Je vous propose ce matin une réflexion sur le rite que nous allons accomplir dans quelques instants. D’abord, quelques rappels. Dans la tradition protestante réformée, nous l’appelons « Cène », du mot cena qui en latin désignait tout simplement le repas du soir. Il en est venu ensuite à désigner le repas au cours duquel Jésus a institué le rite, suivant le récit qui nous en est fait dans le passage de la lettre de l’apôtre Paul à la communauté chrétienne de Corinthe que nous venons de lire, de même que dans les évangiles de Matthieu, Marc et Luc. L’adjectif sainte vient souligner qu’il ne s’agit plus pour nous d’un repas ordinaire, mais plutôt d’un repas sacré au cours duquel deux aliments, le pain et le vin, sont tirés à part du repas ordinaire et prennent valeur de symboles. Ils rendent présente la relation spirituelle de Jésus qui, au travers des siècles, se prolonge jusqu’à nous. Parce que le Nouveau Testament nous rapporte ce rite comme institué par Jésus lui-même, il occupe une place à part parmi les rites qui composent le culte chrétien; ce que veut souligner l’emploi du mot sacrement pour le désigner. En protestantisme, à part la Sainte Cène, seul le baptême a droit à un niveau équivalent de reconnaissance comme signe sacré de notre engagement comme disciples de Jésus.
Les extraits de la Bible inspirant cette réflexion sont donnés à la toute fin de la prédication. Vous pouvez cliquer sur les liens pour lire les extraits. |
Dans les traditions catholique, orthodoxe et anglicane, c’est le mot eucharistie qui désigne le sacrement que nous appelons Sainte Cène.
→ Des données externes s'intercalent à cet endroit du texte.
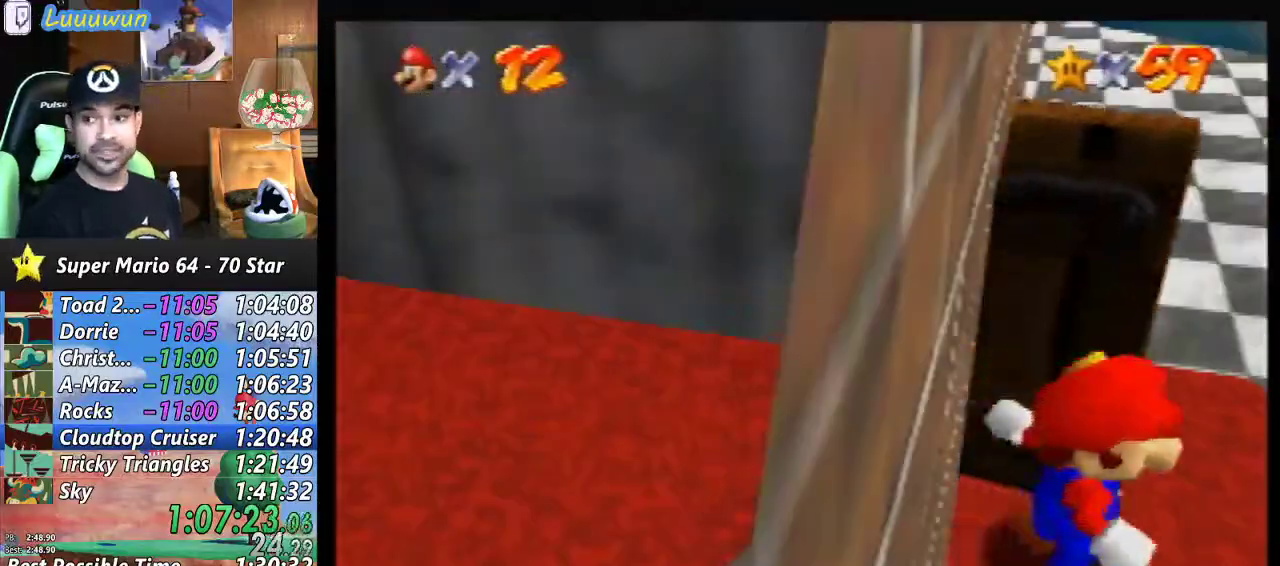
{"buttons": [], "left_stick": "center", "events": []}
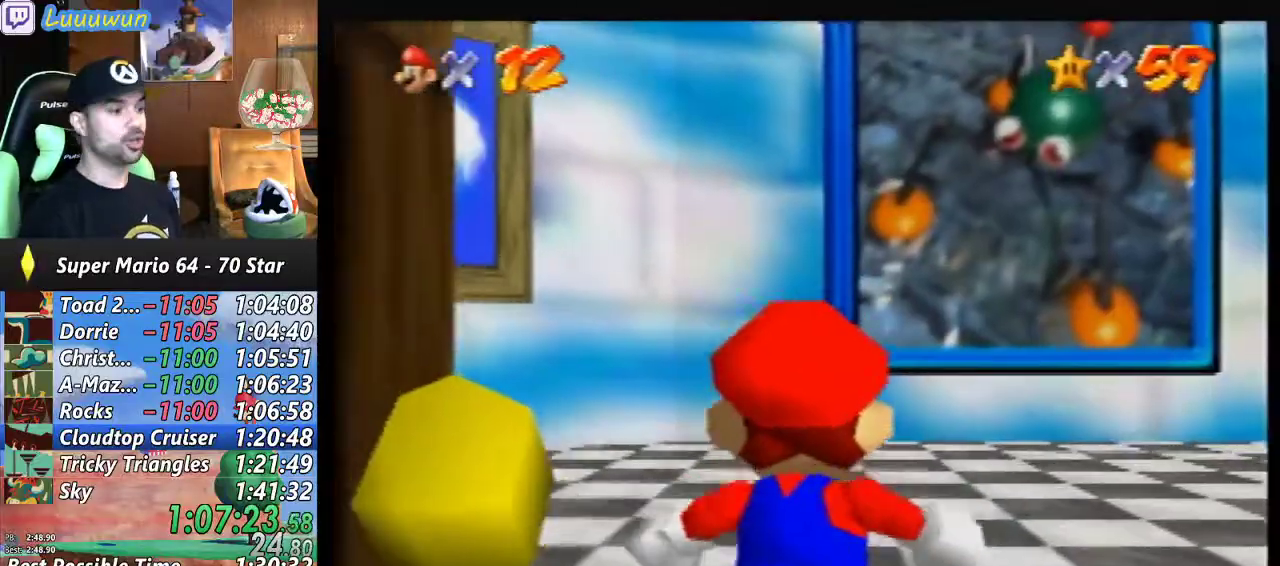
{"buttons": [], "left_stick": "right", "events": [[400, "left_stick", "right"]]}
Il vient du grec eukharistia qui veut dire « action de grâce ». En langage courant, quelle que soit l’appartenance confessionnelle, on parle plus volontiers de communion, un mot dans lequel, selon moi, tout est dit : Sainte Cène, signe de communion ensemble, en Église, en communauté chrétienne, à la personne, à l’exemple et à l’enseignement de Jésus le Christ à nous toujours présent par son Esprit.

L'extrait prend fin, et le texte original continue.